Asset classes are becoming more closely intertwined and investors should therefore rethink the way they look at diversification, according to banking and asset management group Investec.
Michael Spinks, portfolio manager at Investec, said investors need to be aware that the old rules of diversification do not necessarily apply in the current environment.
“Financial markets are an increasingly multi-dimensional world, so investors need to closely examine their portfolio allocations to look at the underlying drivers of asset returns to determine if they are truly diversified,” he said.
Mr Spinks explained that investors should focus on asset class behaviour.
Current macroeconomic factors – such as improving global growth underpinned by falling oil prices – will mean that certain asset classes will outperform.
“Growth assets – such as equities, high-yield bonds, emerging market debt and property – tend to have returns directly related to expectations to real economic growth,” he said.
Conversely, defensive assets "react positively" as expectations for economic growth decline.
Mr Spinks said while there is currently value to be found in growth assets – noting a preference for Japanese equities – investors do need to invest across asset classes, he added.

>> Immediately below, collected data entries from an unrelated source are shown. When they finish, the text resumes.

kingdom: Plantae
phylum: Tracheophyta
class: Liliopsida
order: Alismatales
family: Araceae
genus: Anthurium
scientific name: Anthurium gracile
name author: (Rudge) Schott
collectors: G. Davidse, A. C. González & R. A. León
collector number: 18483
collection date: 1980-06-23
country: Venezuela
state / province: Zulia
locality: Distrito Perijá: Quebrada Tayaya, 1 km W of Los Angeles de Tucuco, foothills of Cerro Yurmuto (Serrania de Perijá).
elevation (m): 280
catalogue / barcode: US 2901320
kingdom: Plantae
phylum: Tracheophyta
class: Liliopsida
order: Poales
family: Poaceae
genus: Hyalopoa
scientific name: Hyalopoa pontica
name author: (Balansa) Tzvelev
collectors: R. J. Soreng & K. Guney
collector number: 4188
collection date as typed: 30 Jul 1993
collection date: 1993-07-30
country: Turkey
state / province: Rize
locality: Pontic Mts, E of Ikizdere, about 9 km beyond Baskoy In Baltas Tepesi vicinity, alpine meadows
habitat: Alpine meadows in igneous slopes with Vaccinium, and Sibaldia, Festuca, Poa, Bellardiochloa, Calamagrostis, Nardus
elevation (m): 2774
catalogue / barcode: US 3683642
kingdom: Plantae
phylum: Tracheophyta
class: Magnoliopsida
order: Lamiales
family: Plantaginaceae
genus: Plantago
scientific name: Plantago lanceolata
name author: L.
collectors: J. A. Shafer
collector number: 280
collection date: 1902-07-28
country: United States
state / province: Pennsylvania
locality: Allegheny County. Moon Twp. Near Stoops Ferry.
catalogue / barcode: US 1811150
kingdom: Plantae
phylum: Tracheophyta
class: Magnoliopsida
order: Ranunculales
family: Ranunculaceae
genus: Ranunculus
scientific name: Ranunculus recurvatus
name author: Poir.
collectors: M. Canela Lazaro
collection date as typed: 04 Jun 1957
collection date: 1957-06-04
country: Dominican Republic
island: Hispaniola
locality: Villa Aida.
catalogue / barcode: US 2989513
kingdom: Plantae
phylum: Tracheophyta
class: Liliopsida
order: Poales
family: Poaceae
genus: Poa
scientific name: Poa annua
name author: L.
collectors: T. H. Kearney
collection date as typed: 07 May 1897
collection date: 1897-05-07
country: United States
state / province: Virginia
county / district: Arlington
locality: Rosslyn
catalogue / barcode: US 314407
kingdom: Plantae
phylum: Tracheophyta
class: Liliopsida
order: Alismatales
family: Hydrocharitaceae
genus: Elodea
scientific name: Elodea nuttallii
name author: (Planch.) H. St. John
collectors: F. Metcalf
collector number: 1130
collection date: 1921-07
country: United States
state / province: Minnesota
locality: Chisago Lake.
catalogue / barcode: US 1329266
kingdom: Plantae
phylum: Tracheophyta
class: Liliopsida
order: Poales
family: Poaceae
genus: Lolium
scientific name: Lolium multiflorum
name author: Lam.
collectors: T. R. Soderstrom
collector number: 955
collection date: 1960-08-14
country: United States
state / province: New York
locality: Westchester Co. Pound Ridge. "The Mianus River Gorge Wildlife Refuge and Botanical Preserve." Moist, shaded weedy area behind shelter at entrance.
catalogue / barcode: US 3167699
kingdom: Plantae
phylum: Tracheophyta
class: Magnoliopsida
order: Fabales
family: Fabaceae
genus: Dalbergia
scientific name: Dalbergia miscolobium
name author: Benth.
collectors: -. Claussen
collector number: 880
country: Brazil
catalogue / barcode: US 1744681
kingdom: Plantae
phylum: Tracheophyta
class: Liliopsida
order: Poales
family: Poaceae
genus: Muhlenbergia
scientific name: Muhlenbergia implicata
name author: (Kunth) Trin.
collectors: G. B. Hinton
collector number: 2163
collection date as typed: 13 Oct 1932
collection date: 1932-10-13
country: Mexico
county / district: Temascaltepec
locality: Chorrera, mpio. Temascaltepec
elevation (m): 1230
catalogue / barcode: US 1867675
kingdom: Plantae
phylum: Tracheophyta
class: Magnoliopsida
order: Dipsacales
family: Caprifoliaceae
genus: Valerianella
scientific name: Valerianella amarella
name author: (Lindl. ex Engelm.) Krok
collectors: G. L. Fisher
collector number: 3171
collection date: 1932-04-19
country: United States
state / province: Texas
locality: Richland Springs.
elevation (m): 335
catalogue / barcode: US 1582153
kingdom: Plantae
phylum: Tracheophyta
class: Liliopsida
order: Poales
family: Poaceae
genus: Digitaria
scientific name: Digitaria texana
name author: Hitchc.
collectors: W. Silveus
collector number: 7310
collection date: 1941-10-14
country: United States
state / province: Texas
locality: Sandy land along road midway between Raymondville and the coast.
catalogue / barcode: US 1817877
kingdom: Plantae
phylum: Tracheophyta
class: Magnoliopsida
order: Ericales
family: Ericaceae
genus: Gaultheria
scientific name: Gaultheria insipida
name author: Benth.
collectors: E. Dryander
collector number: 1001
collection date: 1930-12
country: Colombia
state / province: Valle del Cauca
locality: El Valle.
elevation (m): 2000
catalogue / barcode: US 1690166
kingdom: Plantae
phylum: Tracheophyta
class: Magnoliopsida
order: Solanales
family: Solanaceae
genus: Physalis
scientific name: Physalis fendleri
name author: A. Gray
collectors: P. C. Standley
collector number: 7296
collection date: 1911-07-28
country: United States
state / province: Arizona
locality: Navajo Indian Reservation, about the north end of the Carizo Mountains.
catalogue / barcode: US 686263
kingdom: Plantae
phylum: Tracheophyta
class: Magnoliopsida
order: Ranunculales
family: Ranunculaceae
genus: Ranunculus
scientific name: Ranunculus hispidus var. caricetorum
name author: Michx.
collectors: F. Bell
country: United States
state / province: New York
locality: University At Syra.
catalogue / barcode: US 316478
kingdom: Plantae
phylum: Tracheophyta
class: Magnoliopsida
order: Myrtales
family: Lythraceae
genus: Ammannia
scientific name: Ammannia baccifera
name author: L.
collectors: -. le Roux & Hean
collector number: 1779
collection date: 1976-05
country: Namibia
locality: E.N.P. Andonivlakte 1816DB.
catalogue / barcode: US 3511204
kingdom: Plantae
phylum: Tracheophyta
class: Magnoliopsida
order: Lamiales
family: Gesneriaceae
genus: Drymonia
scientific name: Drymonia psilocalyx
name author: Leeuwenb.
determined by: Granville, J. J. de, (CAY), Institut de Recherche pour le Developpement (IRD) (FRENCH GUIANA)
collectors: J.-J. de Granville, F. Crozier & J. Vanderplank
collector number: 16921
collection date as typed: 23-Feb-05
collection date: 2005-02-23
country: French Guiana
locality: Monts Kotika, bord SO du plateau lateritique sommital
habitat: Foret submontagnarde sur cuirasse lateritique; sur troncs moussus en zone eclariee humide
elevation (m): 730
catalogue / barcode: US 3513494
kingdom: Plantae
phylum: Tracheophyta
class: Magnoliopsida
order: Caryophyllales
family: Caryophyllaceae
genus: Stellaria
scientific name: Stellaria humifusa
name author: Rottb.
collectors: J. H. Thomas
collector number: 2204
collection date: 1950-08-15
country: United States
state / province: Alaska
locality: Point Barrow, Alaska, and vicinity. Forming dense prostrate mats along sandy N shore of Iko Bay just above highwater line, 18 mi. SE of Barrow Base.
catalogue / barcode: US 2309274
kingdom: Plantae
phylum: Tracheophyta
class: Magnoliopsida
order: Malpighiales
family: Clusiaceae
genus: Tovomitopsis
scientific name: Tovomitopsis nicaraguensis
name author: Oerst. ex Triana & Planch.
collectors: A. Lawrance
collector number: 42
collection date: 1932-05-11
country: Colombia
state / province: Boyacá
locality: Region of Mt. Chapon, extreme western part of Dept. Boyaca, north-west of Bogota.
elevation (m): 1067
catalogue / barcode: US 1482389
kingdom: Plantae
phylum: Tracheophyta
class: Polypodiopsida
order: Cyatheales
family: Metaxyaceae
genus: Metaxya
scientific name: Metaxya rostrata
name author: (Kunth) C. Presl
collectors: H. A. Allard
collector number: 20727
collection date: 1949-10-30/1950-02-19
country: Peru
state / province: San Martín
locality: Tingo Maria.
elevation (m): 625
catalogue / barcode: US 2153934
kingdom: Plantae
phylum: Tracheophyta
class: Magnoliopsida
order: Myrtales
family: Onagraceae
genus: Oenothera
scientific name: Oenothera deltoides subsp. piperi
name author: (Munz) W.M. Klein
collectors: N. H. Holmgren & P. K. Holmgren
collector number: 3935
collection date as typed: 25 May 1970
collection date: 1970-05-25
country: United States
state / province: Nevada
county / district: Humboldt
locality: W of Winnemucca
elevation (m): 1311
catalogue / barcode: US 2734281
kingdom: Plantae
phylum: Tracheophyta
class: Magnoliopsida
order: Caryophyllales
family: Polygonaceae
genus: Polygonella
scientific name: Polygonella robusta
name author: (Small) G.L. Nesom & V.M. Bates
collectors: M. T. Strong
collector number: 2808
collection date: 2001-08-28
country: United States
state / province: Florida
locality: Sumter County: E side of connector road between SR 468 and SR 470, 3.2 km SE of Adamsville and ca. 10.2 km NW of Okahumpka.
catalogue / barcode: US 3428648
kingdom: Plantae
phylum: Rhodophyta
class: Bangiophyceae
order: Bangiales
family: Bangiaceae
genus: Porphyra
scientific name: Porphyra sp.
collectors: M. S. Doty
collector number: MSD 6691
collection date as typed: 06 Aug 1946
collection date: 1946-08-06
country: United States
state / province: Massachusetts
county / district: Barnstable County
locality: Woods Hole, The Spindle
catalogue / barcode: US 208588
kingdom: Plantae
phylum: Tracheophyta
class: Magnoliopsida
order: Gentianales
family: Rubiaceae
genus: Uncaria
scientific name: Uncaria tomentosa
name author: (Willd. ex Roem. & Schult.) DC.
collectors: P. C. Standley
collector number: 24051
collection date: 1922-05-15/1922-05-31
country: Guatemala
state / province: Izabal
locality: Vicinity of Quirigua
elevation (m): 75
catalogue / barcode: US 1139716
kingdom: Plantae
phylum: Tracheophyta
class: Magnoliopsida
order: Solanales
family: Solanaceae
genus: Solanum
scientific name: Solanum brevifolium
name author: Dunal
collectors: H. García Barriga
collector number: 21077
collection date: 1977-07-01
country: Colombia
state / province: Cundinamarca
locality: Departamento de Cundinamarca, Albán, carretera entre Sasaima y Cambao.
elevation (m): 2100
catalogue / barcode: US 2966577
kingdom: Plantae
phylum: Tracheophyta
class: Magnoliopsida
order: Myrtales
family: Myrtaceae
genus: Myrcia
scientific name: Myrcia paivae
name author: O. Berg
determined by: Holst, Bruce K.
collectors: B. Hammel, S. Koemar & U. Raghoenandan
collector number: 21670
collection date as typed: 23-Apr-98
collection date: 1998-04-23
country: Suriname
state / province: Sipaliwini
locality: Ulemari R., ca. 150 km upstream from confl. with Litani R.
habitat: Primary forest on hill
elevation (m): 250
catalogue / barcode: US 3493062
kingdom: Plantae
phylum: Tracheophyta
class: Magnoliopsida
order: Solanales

If you are looking at “surviving what is clearly a low rate environment”, it is “about breadth of opportunities, depth in the position taking, willingness to be active, and understanding the nature of what it is you’re buying", Mr Spinks said.
“Multi-asset strategies – those that utilise a truly diversified approach – may provide efficient integration of the key components needed to reduce return variability, as well as providing the potential for a strong level of returns."